Eine Selbstmobilisierung der Forscher, die sich dem NS-Regime andienten und um Ressourcen buhlten, lässt sich zwischen 1938 und 1945 auch für die "Ostmark" konstatieren. Aber anders als in Deutschland ist die in Österreich betriebene kriegswichtige Forschung bisher kaum untersucht worden. Während die Produktionsseite der österreichischen Rüstungsindustrie, in der NS-Zeit bereits wiederholt Gegenstand des historischen Interesses wurde, ist über die Rüstungsforschung, die im Rahmen von Universitäten, technischen Hochschulen und der Akademie der Wissenschaften betrieben wurde, noch wenig bekannt. Die Forschung befasst sich hier bisher immer noch überwiegend mit den personal- und organisationsrechtlichen Maßnahmen, also mit Entlassungen bzw.
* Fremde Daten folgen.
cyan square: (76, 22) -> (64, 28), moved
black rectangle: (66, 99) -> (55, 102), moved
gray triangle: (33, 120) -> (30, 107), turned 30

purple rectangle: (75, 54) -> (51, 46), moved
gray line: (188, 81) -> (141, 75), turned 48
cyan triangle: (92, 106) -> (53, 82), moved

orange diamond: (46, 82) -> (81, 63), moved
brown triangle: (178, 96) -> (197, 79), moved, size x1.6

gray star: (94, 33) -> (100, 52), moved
Neuberufungen und Umstrukturierungen.

Soweit auf Forschungsinhalte eingegangen wird, ist bis heute eine apologetische Tendenz weit verbreitet. Die Eingriffe des NS-Regimes werden gern als "Behinderung der Wissenschaftsfreiheit" charakterisiert, so etwa für die Ergebnisse von Geheimaufträgen. Veröffentlichungsverbote in den institutionellen Selbstdarstellungen der Fünfziger- und Sechzigerjahre rechtfertigte man sich oft damit, dass man die Aufträge für kriegswirtschaftlich wichtige Forschungen ja nur deshalb angenommen habe, weil man dadurch Arbeitsplätze für junge Forscher zu gewinnen bzw. deren "Unabkömmlich-Stellung" zu erwirken hoffte. Man habe also keine Aufträge ergattern, sondern junge Männer vor der Einberufung bewahren wollen.
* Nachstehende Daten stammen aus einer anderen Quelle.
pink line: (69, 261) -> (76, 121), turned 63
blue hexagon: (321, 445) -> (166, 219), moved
Die schlechte Quellenlage - viele Unterlagen sind bei Kriegsende vernichtet worden - erleichtert die historischen Forschungen nicht gerade. Das gilt insbesondere für die technischen Hochschulen, obwohl diese in die Forschung besonders stark eingebunden waren. So wurden etwa an der damaligen TH in Wien für die Raketenversuchsanstalt Peenemünde Forschungsaufträge betreffend Messwertübertragungsanlagen für die V2 bearbeitet. Auch die Wehrmacht erteilte der heutigen TU Wien zahlreiche Aufträge, zum Beispiel für Betriebsstoffe für Kraftfahrzeuge und Flugzeuge, Flugzeug- und Raketentriebwerke sowie für Tunnelbelüftungssysteme. Teilweise wurden diese Forschungsergebnisse auch in der Nachkriegszeit in Österreich genutzt. In welchem Umfang dies geschah, gilt es ebenfalls noch herauszufinden.
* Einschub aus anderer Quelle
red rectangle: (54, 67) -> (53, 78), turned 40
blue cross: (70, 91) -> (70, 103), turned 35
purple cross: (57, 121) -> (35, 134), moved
Juliane Mikoletzky ist Leiterin des Universitätsarchivs der TU Wien und arbeitet derzeit gemeinsam mit Werner Michael Schwarz an einem Forschungsprojekt zur "Rolle der TH in Wien in den Jahren 1938-1945". Ab Herbst 2003 sollen erste Ergebnisse, auch zur Problematik der rüstungsrelevanten Forschung, vorliegen.